Import a JDBC driver by command line for Version 1.1.3

If a DSX user plans to write notebook or RStudio code that uses a relational database beyond the data source options already available in DSX Local, then the DSX administrator must first import a JDBC driver for it by completing the following steps:

  1. In the /wdp/utils/ directory of the master node of the DSX cluster, enter the following command to import the driver JAR file:
    moveJarClasspath.sh -add jarfile
    
    where jarfile represents the fully qualified path to the JAR file that contains the JDBC driver, for example:
    moveJarClasspath.sh -add /wdp/tmp/postgresql-42.1.1.jar
    

To remove a JAR file from DSX cluster: in the /wdp/utils directory of the master node, enter the following command:

moveJarClasspath.sh -remove jarfile-name

where jarfile-name represents the name of the JAR file, for example:

moveJarClasspath.sh -remove postgresql-42.1.1.jar

Update the CLASSPATH to the JDBC driver in the notebooks for V1.1.3

DSX users can now include the imported database driver to their CLASSPATH. Notebook example:

import os
os.environ["CLASSPATH"] = os.environ["CLASSPATH"]+":/usr/local/spark/jars/postgresql-42.1.1.jar"
os.environ["CLASSPATH"]

Python 3.5 example:

import os
os.environ["CLASSPATH"] = os.environ["CLASSPATH"]+":/user-home/_global_/spark/jars/postgresql-42.1.1.jar"
os.environ["CLASSPATH"]

Troubleshooting tip: If the CLASSPATH does not work, DSX users should restart their kernel (for Jupyter), interpreter (for Zeppelin), or session (for RStudio) and try setting the CLASSPATH again.

Example connections

The following interfaces can connect to a relational database beyond what is supported in the Connections page.

Scala Python R
Spark APIs, java.sql.{Connnection,DriverManager} Spark APIs, jaydebeapi Spark APIs

The following examples connect to a relational database beyond what is supported in the Connections page.

Scala syntax for V1.1.3

java.sql.{Connection,DriverManager}

import java.sql.{Connection,DriverManager}
val url = "jdbc:postgresql://9.87.654.321:5432/postgres"
val driver = "org.postgresql.Driver"
val username = "postgres"
val password = "password"
var connection:Connection = _
try {
   Class.forName(driver)
   connection = DriverManager.getConnection(url, username, password)
   val statement = connection.createStatement
   val rs = statement.executeQuery("SELECT * FROM myschema.cars")
   while (rs.next) {
      val make = rs.getString("make")
      println("make = %s".format(make))
   }
} catch {
   case e: Exception => e.printStackTrace
}
connection.close

Python syntax for V1.1.3

import jaydebeapi, sys
import pandas as pd
df1 = None

#Enter the values for you database connection
driverClass = "org.postgresql.Driver"
URL = "jdbc:postgresql://<host-name>:27422/compose"
user = "admin"
password = "password"
schema = "public"
table = "cars"

if (sys.version_info >= (3,0)):
   conn = jaydebeapi.connect(driverClass, URL, [user, password])
else:
   conn = jaydebeapi.connect(driverClass, [URL, user, password])

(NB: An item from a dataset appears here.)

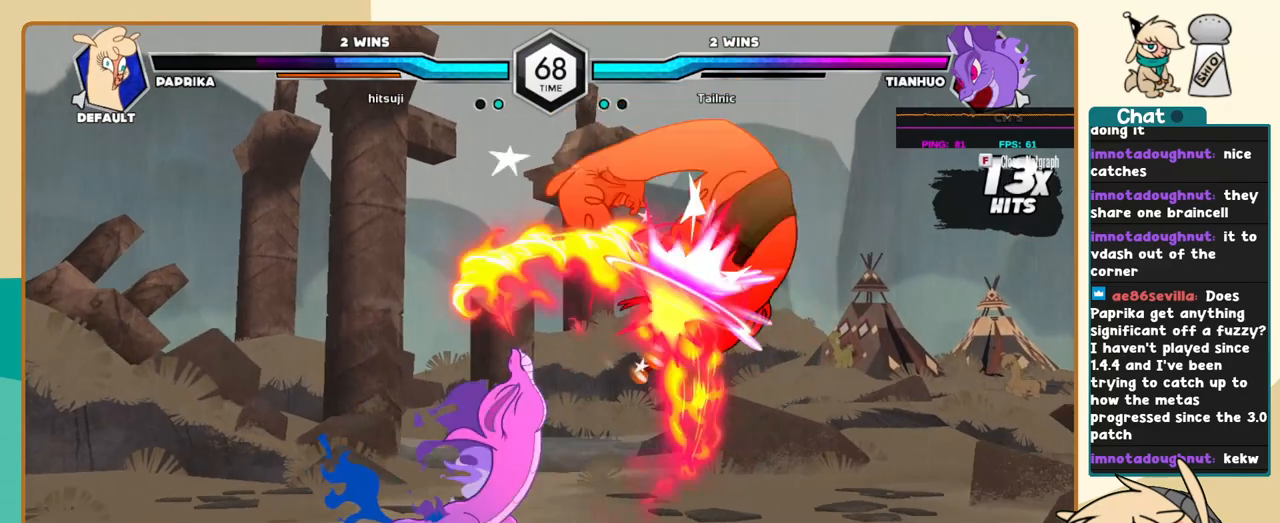
{"keys": ["c", "l"], "events": []}
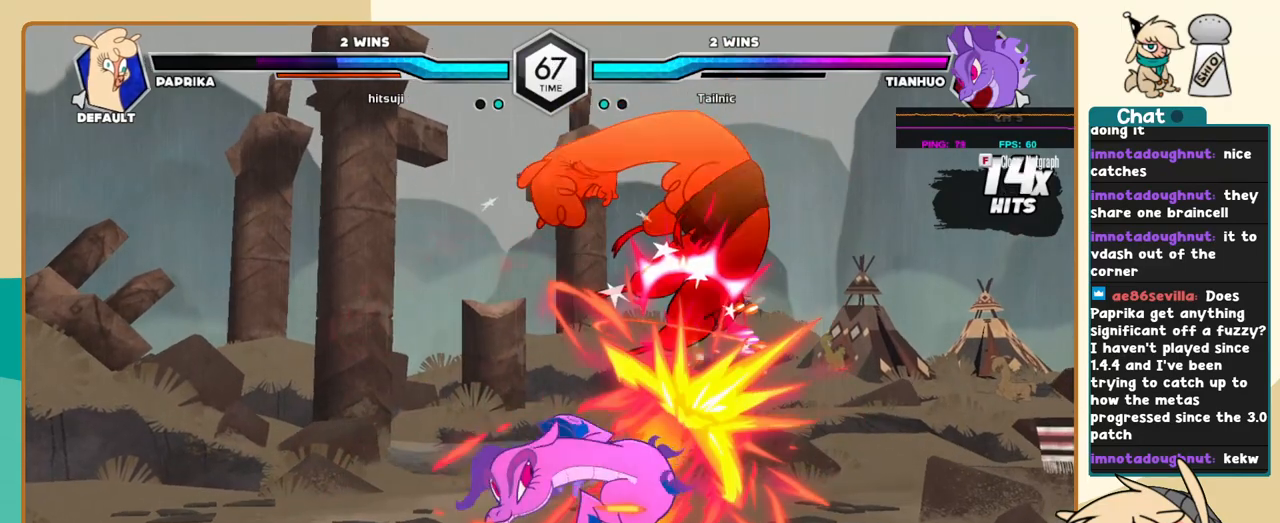
{"keys": ["c", "l"], "events": []}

query = 'select * from ' + (schema + '.' if (len(schema.strip()) != 0) else '') + table
df1 = pd.read_sql(query, con=conn)
df1.head()

R syntax for v1.1.3

url <- "jdbc:postgresql://9.87.654.321:5432/postgres"
user <- "postgres"
password <- "password"
dbtable <- "myschema.cars"

spark<-sparkR.session();
df <- read.jdbc(url, dbtable, user=user, password=password)
collect(df)